Start of RECORDS SUPPLIED

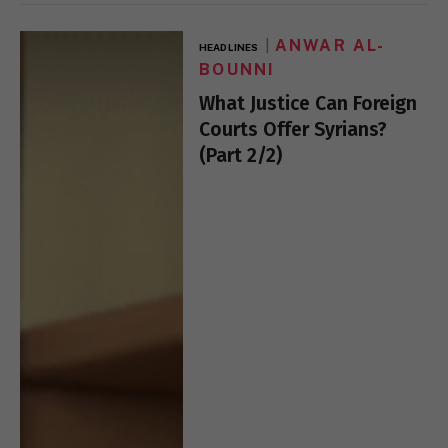
ANWAR AL-
HEADLINES
BOUNNI
What Justice Can Foreign
Courts Offer Syrians?
(Part 2/2)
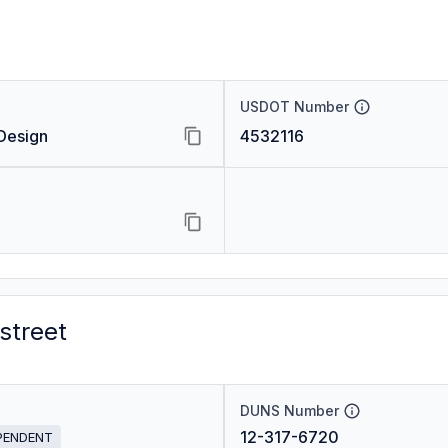
USDOT Number
Design
4532116
street
DUNS Number
12-317-6720
PENDENT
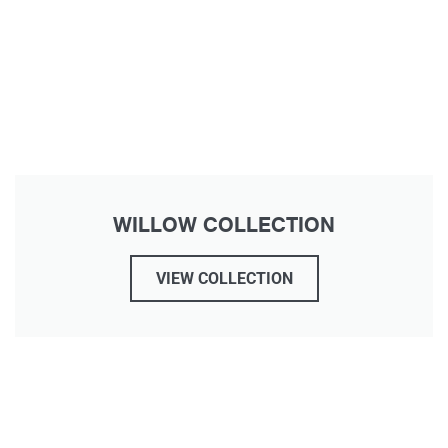
WILLOW COLLECTION
VIEW COLLECTION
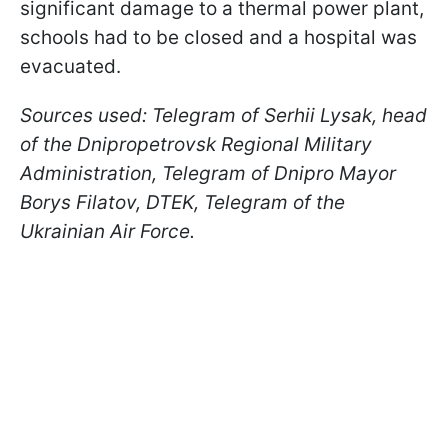
significant damage to a thermal power plant,
schools had to be closed and a hospital was
evacuated.
Sources used: Telegram of Serhii Lysak, head
of the Dnipropetrovsk Regional Military
Administration, Telegram of Dnipro Mayor
Borys Filatov, DTEK, Telegram of the
Ukrainian Air Force.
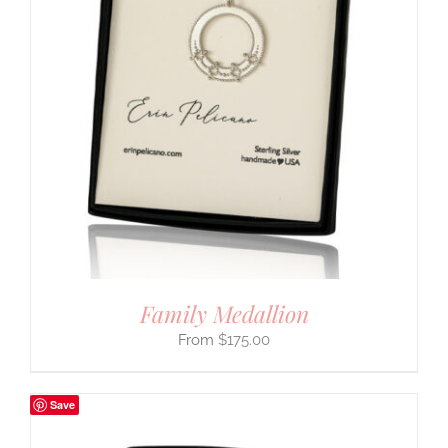
Family Medallion
$
175.00
Save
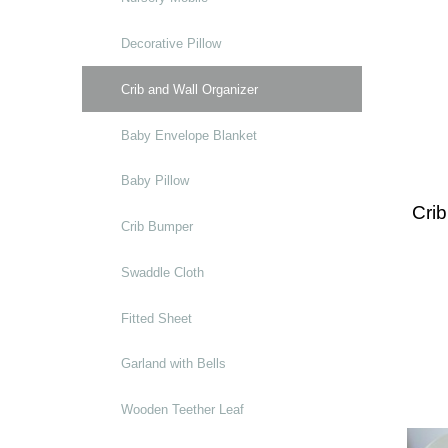
Decorative Pillow
Crib and Wall Organizer
Baby Envelope Blanket
Baby Pillow
Crib
Crib Bumper
Swaddle Cloth
Fitted Sheet
Garland with Bells
Wooden Teether Leaf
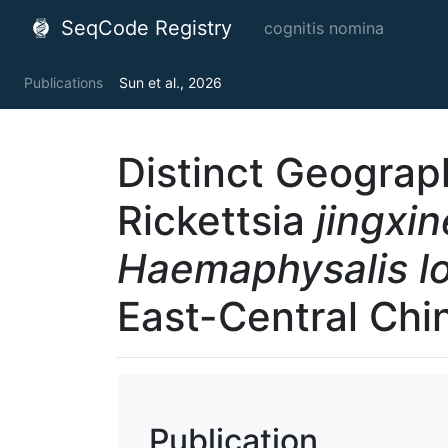
SeqCode Registry
cognitis nomina
Publications
Sun et al., 2026
Distinct Geograph
Rickettsia
jingxin
Haemaphysalis lo
East-Central Chi
Publication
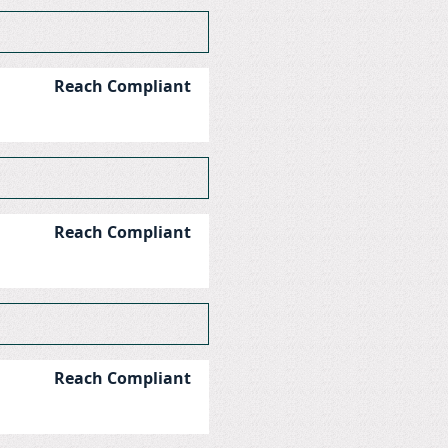
Reach Compliant
Reach Compliant
Reach Compliant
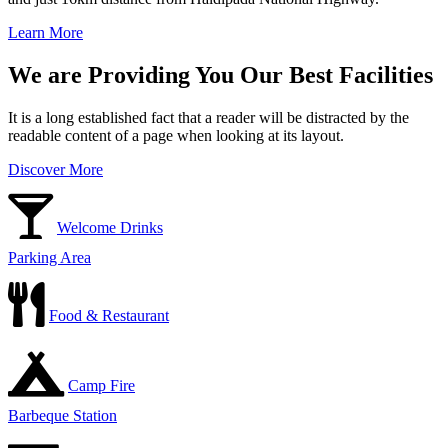
Learn More
We are Providing You Our Best Facilities
It is a long established fact that a reader will be distracted by the
readable content of a page when looking at its layout.
Discover More
Welcome Drinks
Parking Area
Food & Restaurant
Camp Fire
Barbeque Station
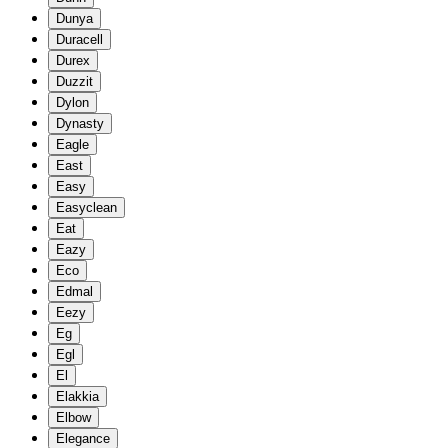
Dunya
Duracell
Durex
Duzzit
Dylon
Dynasty
Eagle
East
Easy
Easyclean
Eat
Eazy
Eco
Edmal
Eezy
Eg
Egl
El
Elakkia
Elbow
Elegance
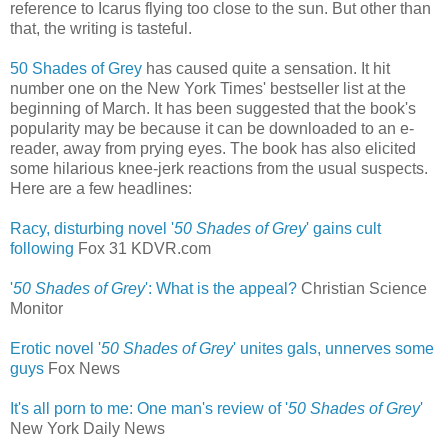
reference to Icarus flying too close to the sun. But other than
that, the writing is tasteful.
50 Shades of Grey
has caused quite a sensation. It hit
number one on the New York Times' bestseller list at the
beginning of March. It has been suggested that the book's
popularity may be because it can be downloaded to an e-
reader, away from prying eyes. The book has also elicited
some hilarious knee-jerk reactions from the usual suspects.
Here are a few headlines:
Racy, disturbing novel '
50 Shades of Grey
' gains cult
following
‎
Fox 31 KDVR.com
'
50 Shades of Grey
': What is the appeal?
Christian Science
Monitor
Erotic novel '
50 Shades of Grey
' unites gals, unnerves some
guys
‎
Fox News
It's all porn to me: One man's review of '
50 Shades of Grey
'
New York Daily News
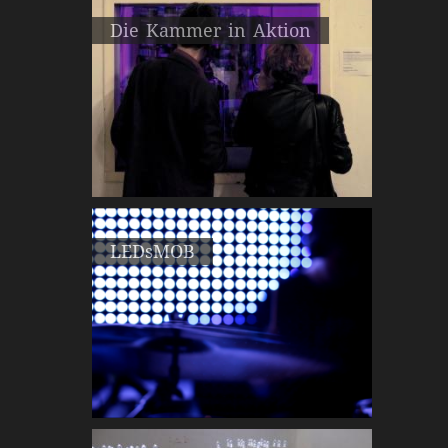
Die Kammer in Aktion
LEDsMOB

End of RECORDS SUPPLIED

» AIM OF THE TASK:
Print exactly the lines from the first line of the records above through the line containing "Baby Envelope Blanket", leaving out the pictures.

» REPLY TO THE EXERCISE:
ANWAR AL-
HEADLINES
BOUNNI
What Justice Can Foreign
Courts Offer Syrians?
(Part 2/2)
USDOT Number
Design
4532116
street
DUNS Number
12-317-6720
PENDENT
WILLOW COLLECTION
VIEW COLLECTION
significant damage to a thermal power plant,
schools had to be closed and a hospital was
evacuated.
Sources used: Telegram of Serhii Lysak, head
of the Dnipropetrovsk Regional Military
Administration, Telegram of Dnipro Mayor
Borys Filatov, DTEK, Telegram of the
Ukrainian Air Force.
Family Medallion
$
175.00
Save
Decorative Pillow
Crib and Wall Organizer
Baby Envelope Blanket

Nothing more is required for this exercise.